--- EXERCISE DETAILS ---
Return all lines in the material below that contain "Francisco".

━━━ DATA TO EXAMINE ━━━

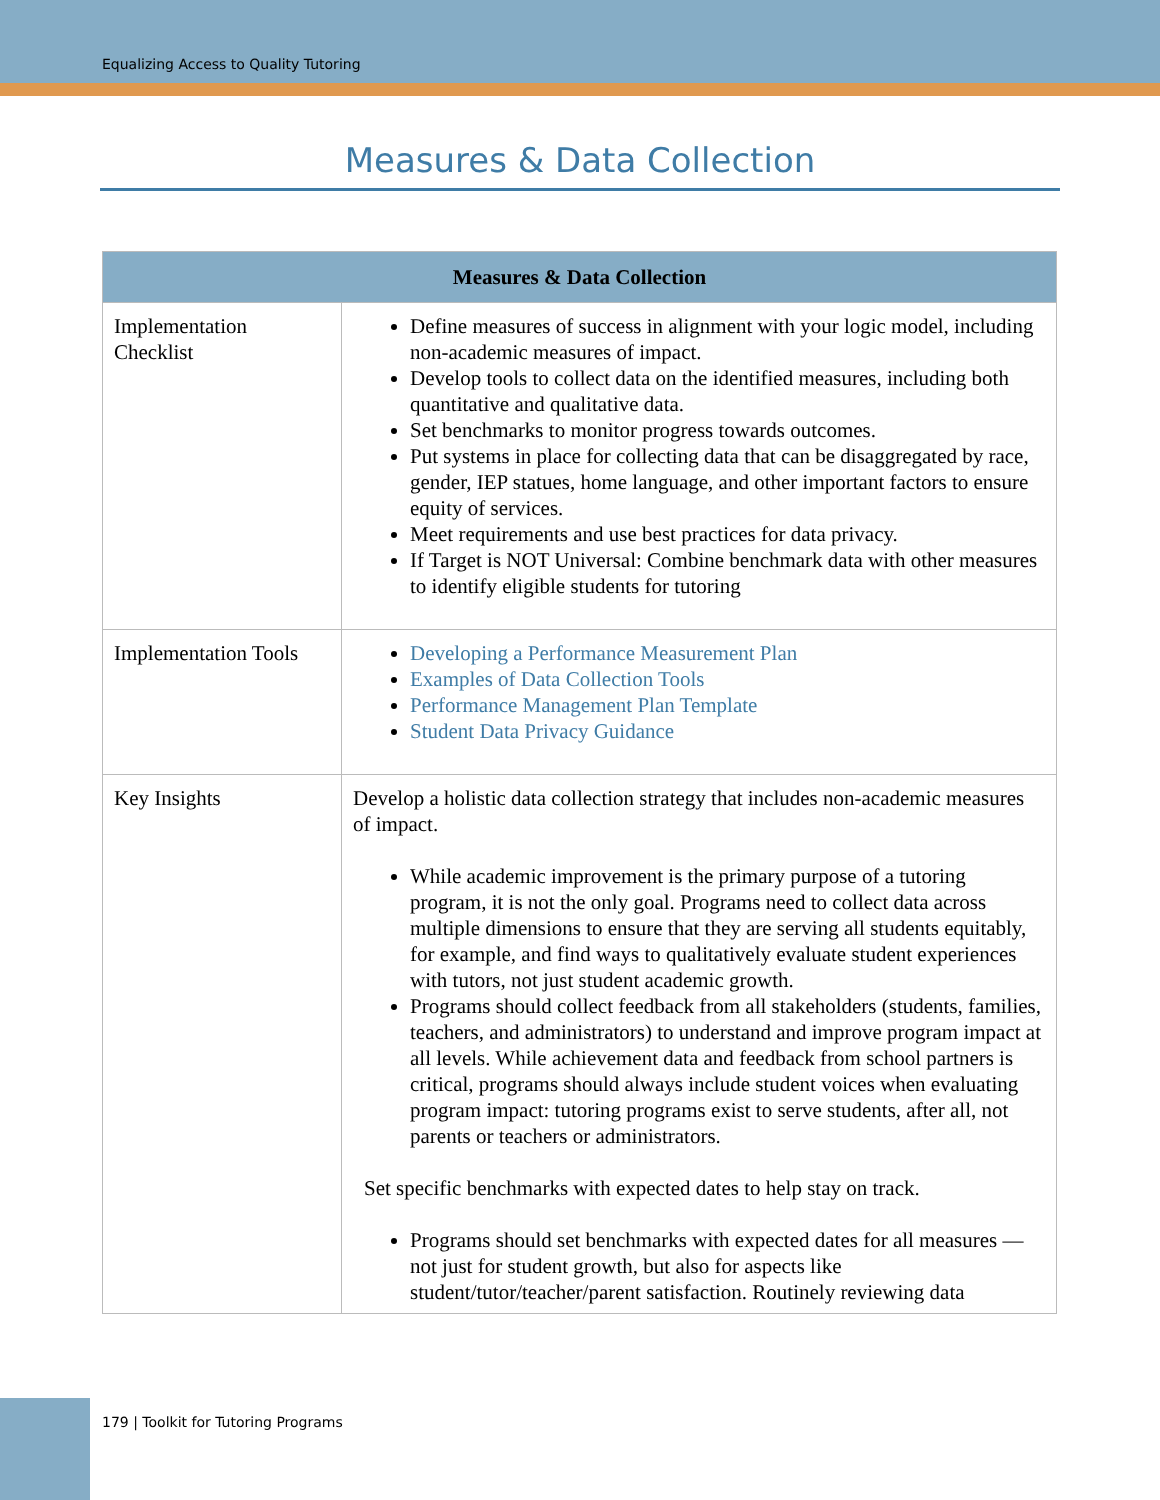Equalizing Access to Quality Tutoring
Measures & Data Collection
| Measures & Data Collection | |
| --- | --- |
| Implementation Checklist | Define measures of success in alignment with your logic model, including non-academic measures of impact. Develop tools to collect data on the identified measures, including both quantitative and qualitative data. Set benchmarks to monitor progress towards outcomes. Put systems in place for collecting data that can be disaggregated by race, gender, IEP statues, home language, and other important factors to ensure equity of services. Meet requirements and use best practices for data privacy. If Target is NOT Universal: Combine benchmark data with other measures to identify eligible students for tutoring |
| Implementation Tools | Developing a Performance Measurement Plan Examples of Data Collection Tools Performance Management Plan Template Student Data Privacy Guidance |
| Key Insights | Develop a holistic data collection strategy that includes non-academic measures of impact. While academic improvement is the primary purpose of a tutoring program, it is not the only goal. Programs need to collect data across multiple dimensions to ensure that they are serving all students equitably, for example, and find ways to qualitatively evaluate student experiences with tutors, not just student academic growth. Programs should collect feedback from all stakeholders (students, families, teachers, and administrators) to understand and improve program impact at all levels. While achievement data and feedback from school partners is critical, programs should always include student voices when evaluating program impact: tutoring programs exist to serve students, after all, not parents or teachers or administrators. Set specific benchmarks with expected dates to help stay on track. Programs should set benchmarks with expected dates for all measures — not just for student growth, but also for aspects like student/tutor/teacher/parent satisfaction. Routinely reviewing data |
179 | Toolkit for Tutoring Programs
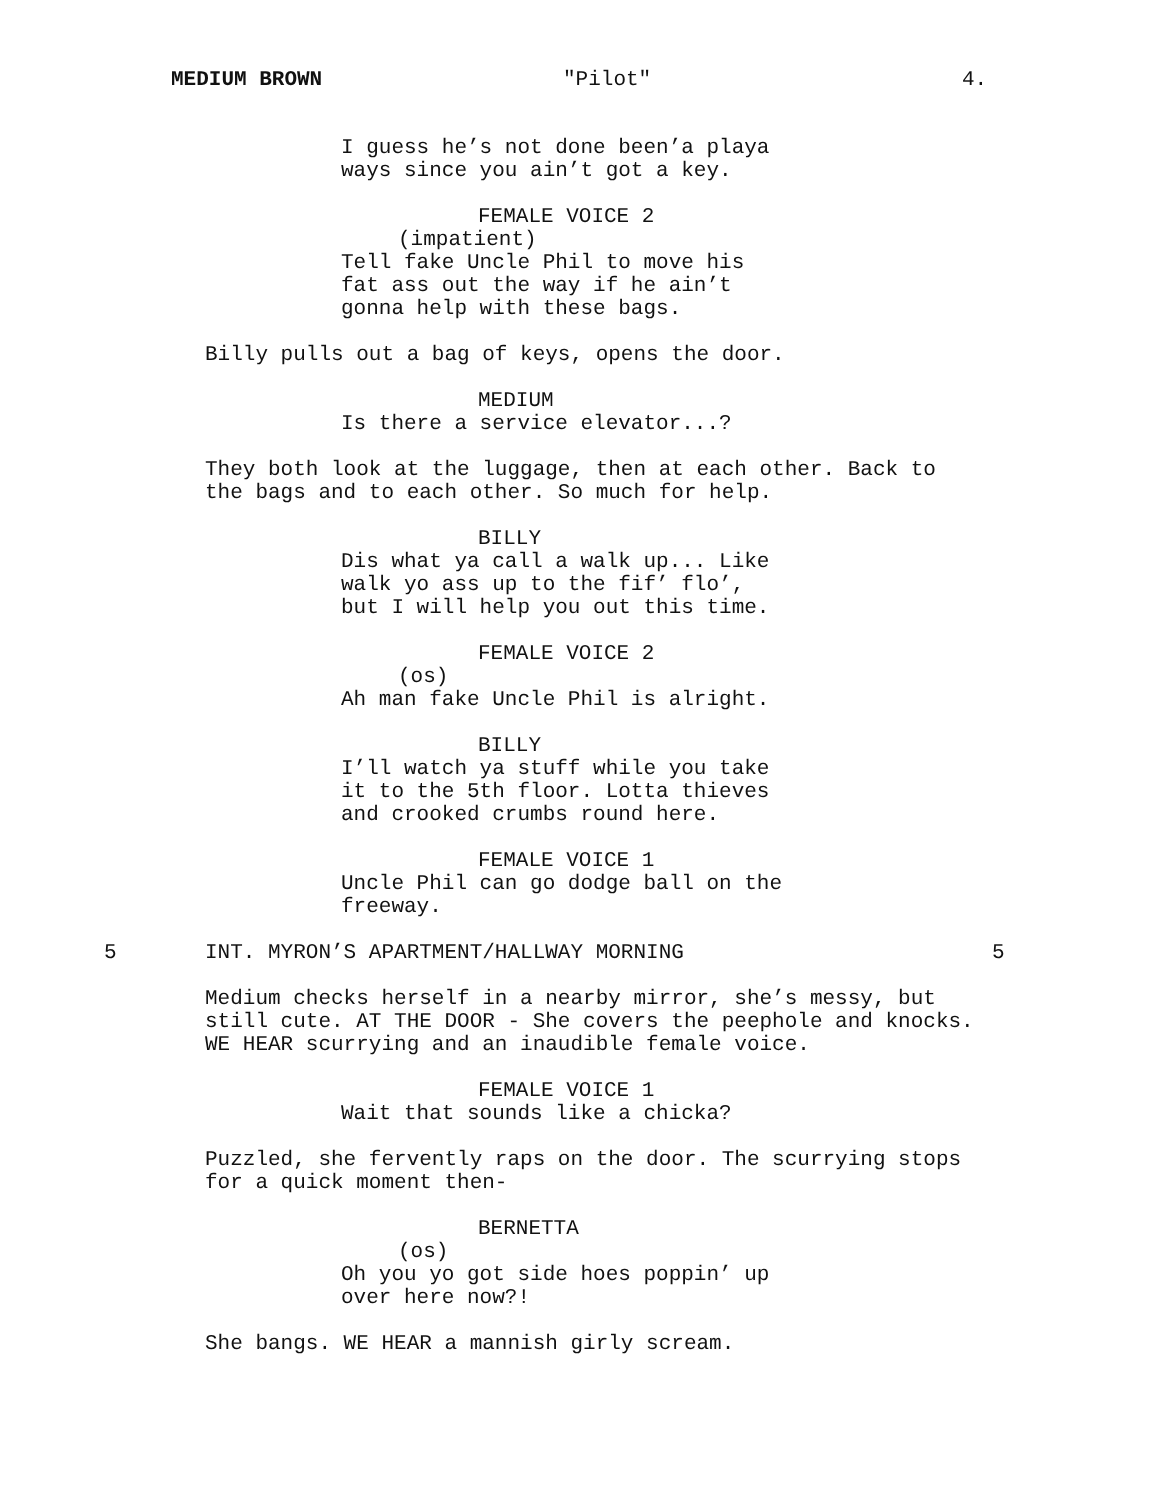MEDIUM BROWN "Pilot" 4.
I guess he’s not done been’a playa ways since you ain’t got a key.
FEMALE VOICE 2
(impatient)
Tell fake Uncle Phil to move his fat ass out the way if he ain’t gonna help with these bags.
Billy pulls out a bag of keys, opens the door.
MEDIUM
Is there a service elevator...?
They both look at the luggage, then at each other. Back to the bags and to each other. So much for help.
BILLY
Dis what ya call a walk up... Like walk yo ass up to the fif’ flo’, but I will help you out this time.
FEMALE VOICE 2
(os)
Ah man fake Uncle Phil is alright.
BILLY
I’ll watch ya stuff while you take it to the 5th floor. Lotta thieves and crooked crumbs round here.
FEMALE VOICE 1
Uncle Phil can go dodge ball on the freeway.
5 INT. MYRON’S APARTMENT/HALLWAY MORNING 5
Medium checks herself in a nearby mirror, she’s messy, but still cute. AT THE DOOR - She covers the peephole and knocks. WE HEAR scurrying and an inaudible female voice.
FEMALE VOICE 1
Wait that sounds like a chicka?
Puzzled, she fervently raps on the door. The scurrying stops for a quick moment then-
BERNETTA
(os)
Oh you yo got side hoes poppin’ up over here now?!
She bangs. WE HEAR a mannish girly scream.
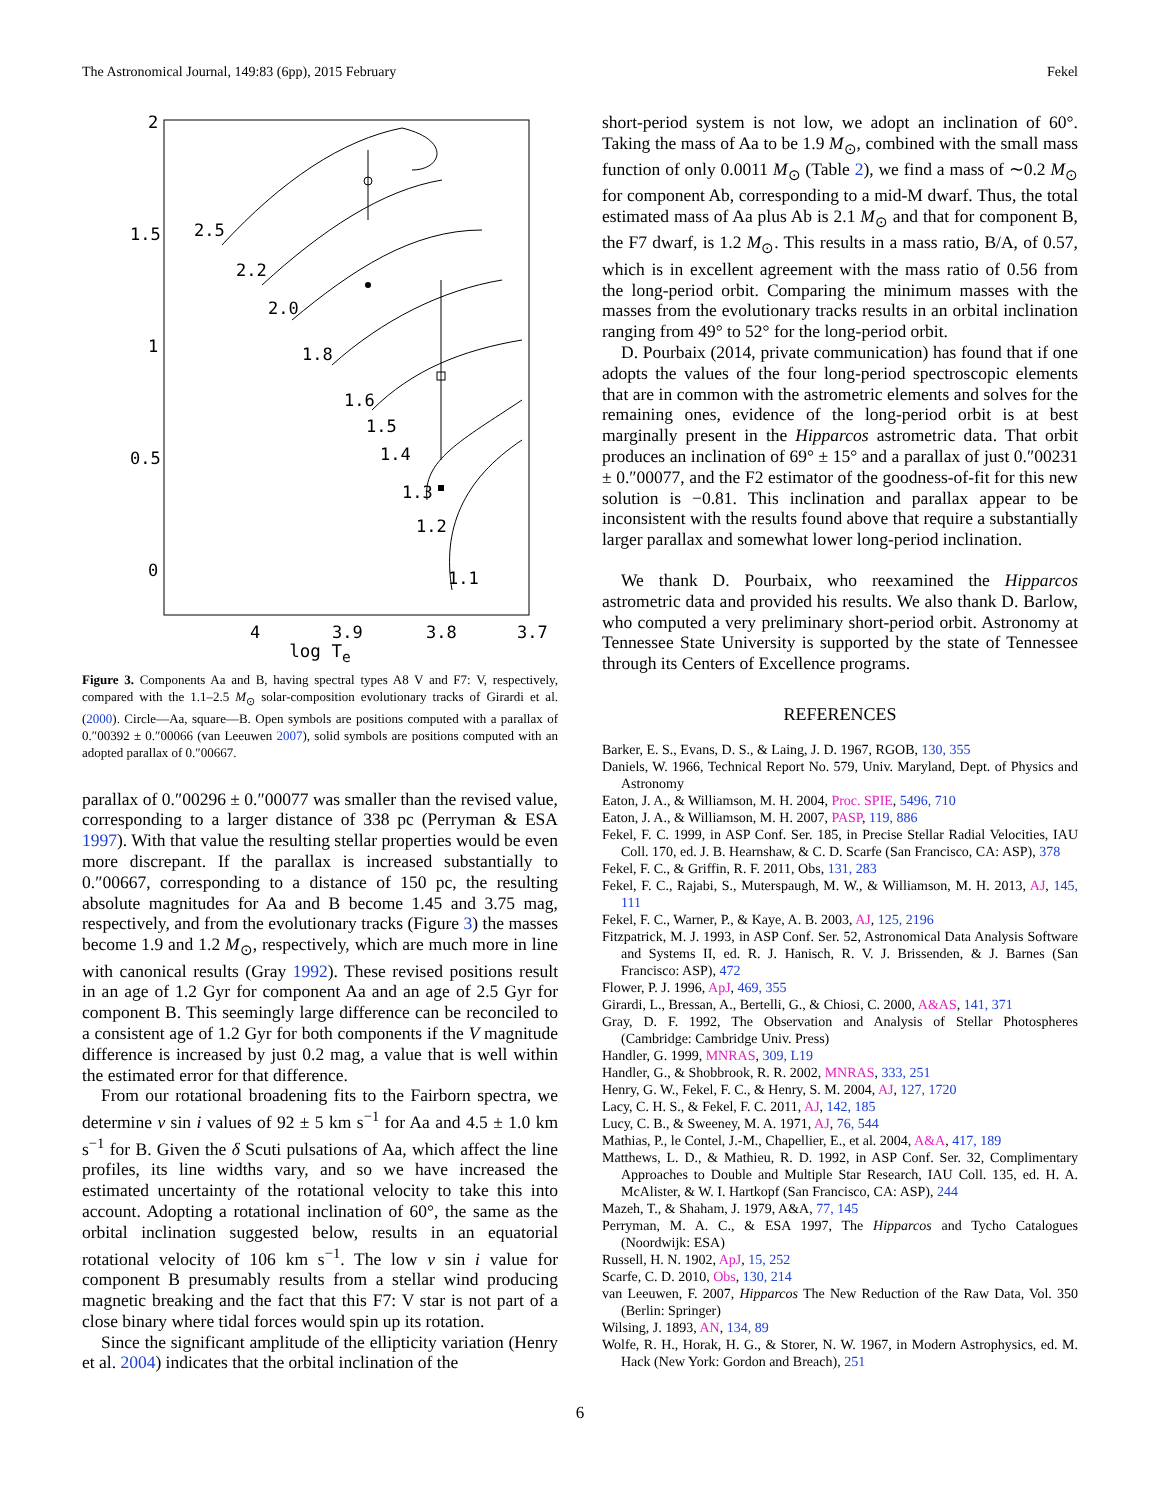The Astronomical Journal, 149:83 (6pp), 2015 February Fekel
2
1.5
1
0.5
0
4
3.9
3.8
3.7
2.5
2.2
2.0
1.8
1.6
1.5
1.4
1.3
1.2
1.1
log T<sub>e</sub>
Figure 3. Components Aa and B, having spectral types A8 V and F7: V, respectively, compared with the 1.1–2.5 M<sub>⊙</sub> solar-composition evolutionary tracks of Girardi et al. (2000). Circle—Aa, square—B. Open symbols are positions computed with a parallax of 0.″00392 ± 0.″00066 (van Leeuwen 2007), solid symbols are positions computed with an adopted parallax of 0.″00667.
parallax of 0.″00296 ± 0.″00077 was smaller than the revised value, corresponding to a larger distance of 338 pc (Perryman & ESA 1997). With that value the resulting stellar properties would be even more discrepant. If the parallax is increased substantially to 0.″00667, corresponding to a distance of 150 pc, the resulting absolute magnitudes for Aa and B become 1.45 and 3.75 mag, respectively, and from the evolutionary tracks (Figure 3) the masses become 1.9 and 1.2 M<sub>⊙</sub>, respectively, which are much more in line with canonical results (Gray 1992). These revised positions result in an age of 1.2 Gyr for component Aa and an age of 2.5 Gyr for component B. This seemingly large difference can be reconciled to a consistent age of 1.2 Gyr for both components if the V magnitude difference is increased by just 0.2 mag, a value that is well within the estimated error for that difference.
From our rotational broadening fits to the Fairborn spectra, we determine v sin i values of 92 ± 5 km s<sup>−1</sup> for Aa and 4.5 ± 1.0 km s<sup>−1</sup> for B. Given the δ Scuti pulsations of Aa, which affect the line profiles, its line widths vary, and so we have increased the estimated uncertainty of the rotational velocity to take this into account. Adopting a rotational inclination of 60°, the same as the orbital inclination suggested below, results in an equatorial rotational velocity of 106 km s<sup>−1</sup>. The low v sin i value for component B presumably results from a stellar wind producing magnetic breaking and the fact that this F7: V star is not part of a close binary where tidal forces would spin up its rotation.
Since the significant amplitude of the ellipticity variation (Henry et al. 2004) indicates that the orbital inclination of the
short-period system is not low, we adopt an inclination of 60°. Taking the mass of Aa to be 1.9 M<sub>⊙</sub>, combined with the small mass function of only 0.0011 M<sub>⊙</sub> (Table 2), we find a mass of ∼0.2 M<sub>⊙</sub> for component Ab, corresponding to a mid-M dwarf. Thus, the total estimated mass of Aa plus Ab is 2.1 M<sub>⊙</sub> and that for component B, the F7 dwarf, is 1.2 M<sub>⊙</sub>. This results in a mass ratio, B/A, of 0.57, which is in excellent agreement with the mass ratio of 0.56 from the long-period orbit. Comparing the minimum masses with the masses from the evolutionary tracks results in an orbital inclination ranging from 49° to 52° for the long-period orbit.
D. Pourbaix (2014, private communication) has found that if one adopts the values of the four long-period spectroscopic elements that are in common with the astrometric elements and solves for the remaining ones, evidence of the long-period orbit is at best marginally present in the Hipparcos astrometric data. That orbit produces an inclination of 69° ± 15° and a parallax of just 0.″00231 ± 0.″00077, and the F2 estimator of the goodness-of-fit for this new solution is −0.81. This inclination and parallax appear to be inconsistent with the results found above that require a substantially larger parallax and somewhat lower long-period inclination.
We thank D. Pourbaix, who reexamined the Hipparcos astrometric data and provided his results. We also thank D. Barlow, who computed a very preliminary short-period orbit. Astronomy at Tennessee State University is supported by the state of Tennessee through its Centers of Excellence programs.
REFERENCES
Barker, E. S., Evans, D. S., & Laing, J. D. 1967, RGOB, 130, 355
Daniels, W. 1966, Technical Report No. 579, Univ. Maryland, Dept. of Physics and Astronomy
Eaton, J. A., & Williamson, M. H. 2004, Proc. SPIE, 5496, 710
Eaton, J. A., & Williamson, M. H. 2007, PASP, 119, 886
Fekel, F. C. 1999, in ASP Conf. Ser. 185, in Precise Stellar Radial Velocities, IAU Coll. 170, ed. J. B. Hearnshaw, & C. D. Scarfe (San Francisco, CA: ASP), 378
Fekel, F. C., & Griffin, R. F. 2011, Obs, 131, 283
Fekel, F. C., Rajabi, S., Muterspaugh, M. W., & Williamson, M. H. 2013, AJ, 145, 111
Fekel, F. C., Warner, P., & Kaye, A. B. 2003, AJ, 125, 2196
Fitzpatrick, M. J. 1993, in ASP Conf. Ser. 52, Astronomical Data Analysis Software and Systems II, ed. R. J. Hanisch, R. V. J. Brissenden, & J. Barnes (San Francisco: ASP), 472
Flower, P. J. 1996, ApJ, 469, 355
Girardi, L., Bressan, A., Bertelli, G., & Chiosi, C. 2000, A&AS, 141, 371
Gray, D. F. 1992, The Observation and Analysis of Stellar Photospheres (Cambridge: Cambridge Univ. Press)
Handler, G. 1999, MNRAS, 309, L19
Handler, G., & Shobbrook, R. R. 2002, MNRAS, 333, 251
Henry, G. W., Fekel, F. C., & Henry, S. M. 2004, AJ, 127, 1720
Lacy, C. H. S., & Fekel, F. C. 2011, AJ, 142, 185
Lucy, C. B., & Sweeney, M. A. 1971, AJ, 76, 544
Mathias, P., le Contel, J.-M., Chapellier, E., et al. 2004, A&A, 417, 189
Matthews, L. D., & Mathieu, R. D. 1992, in ASP Conf. Ser. 32, Complimentary Approaches to Double and Multiple Star Research, IAU Coll. 135, ed. H. A. McAlister, & W. I. Hartkopf (San Francisco, CA: ASP), 244
Mazeh, T., & Shaham, J. 1979, A&A, 77, 145
Perryman, M. A. C., & ESA 1997, The Hipparcos and Tycho Catalogues (Noordwijk: ESA)
Russell, H. N. 1902, ApJ, 15, 252
Scarfe, C. D. 2010, Obs, 130, 214
van Leeuwen, F. 2007, Hipparcos The New Reduction of the Raw Data, Vol. 350 (Berlin: Springer)
Wilsing, J. 1893, AN, 134, 89
Wolfe, R. H., Horak, H. G., & Storer, N. W. 1967, in Modern Astrophysics, ed. M. Hack (New York: Gordon and Breach), 251
6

━━━

--- SOLUTION ---
Fekel, F. C. 1999, in ASP Conf. Ser. 185, in Precise Stellar Radial Velocities, IAU Coll. 170, ed. J. B. Hearnshaw, & C. D. Scarfe (San Francisco, CA: ASP), 378
Fitzpatrick, M. J. 1993, in ASP Conf. Ser. 52, Astronomical Data Analysis Software and Systems II, ed. R. J. Hanisch, R. V. J. Brissenden, & J. Barnes (San Francisco: ASP), 472
Matthews, L. D., & Mathieu, R. D. 1992, in ASP Conf. Ser. 32, Complimentary Approaches to Double and Multiple Star Research, IAU Coll. 135, ed. H. A. McAlister, & W. I. Hartkopf (San Francisco, CA: ASP), 244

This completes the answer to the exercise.